> **WHAT TO WORK ON**
List all lines of the data containing the word "esta".

INPUT DATA Start Marker

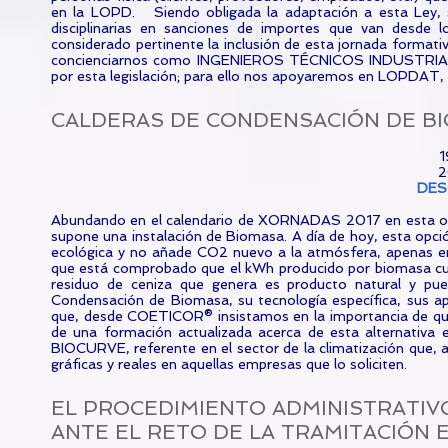
en la LOPD. Siendo obligada la adaptación a esta Ley, 
disciplinarias en sanciones de importes que van des
considerado pertinente la inclusión de esta jornada form
concienciarnos como INGENIEROS TÉCNICOS INDUSTRIALES
por esta legislación; para ello nos apoyaremos en LOPDAT, 
CALDERAS DE CONDENSACIÓN DE BIOMA
1
2
DES
Abundando en el calendario de XORNADAS 2017 en esta ocas
supone una instalación de Biomasa. A día de hoy, esta opc
ecológica y no añade CO2 nuevo a la atmósfera, apenas e
que está comprobado que el kWh producido por biomasa cues
residuo de ceniza que genera es producto natural y pue
Condensación de Biomasa, su tecnología específica, sus ap
que, desde COETICOR® insistamos en la importancia de 
de una formación actualizada acerca de esta alternativa 
BIOCURVE, referente en el sector de la climatización que, a
gráficas y reales en aquellas empresas que lo soliciten.
EL PROCEDIMIENTO ADMINISTRATIVO
ANTE EL RETO DE LA TRAMITACIÓN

INPUT DATA End Marker

> **WRITTEN SOLUTION**
en la LOPD. Siendo obligada la adaptación a esta Ley, 
considerado pertinente la inclusión de esta jornada form
por esta legislación; para ello nos apoyaremos en LOPDAT, 
Abundando en el calendario de XORNADAS 2017 en esta ocas
supone una instalación de Biomasa. A día de hoy, esta opc
de una formación actualizada acerca de esta alternativa 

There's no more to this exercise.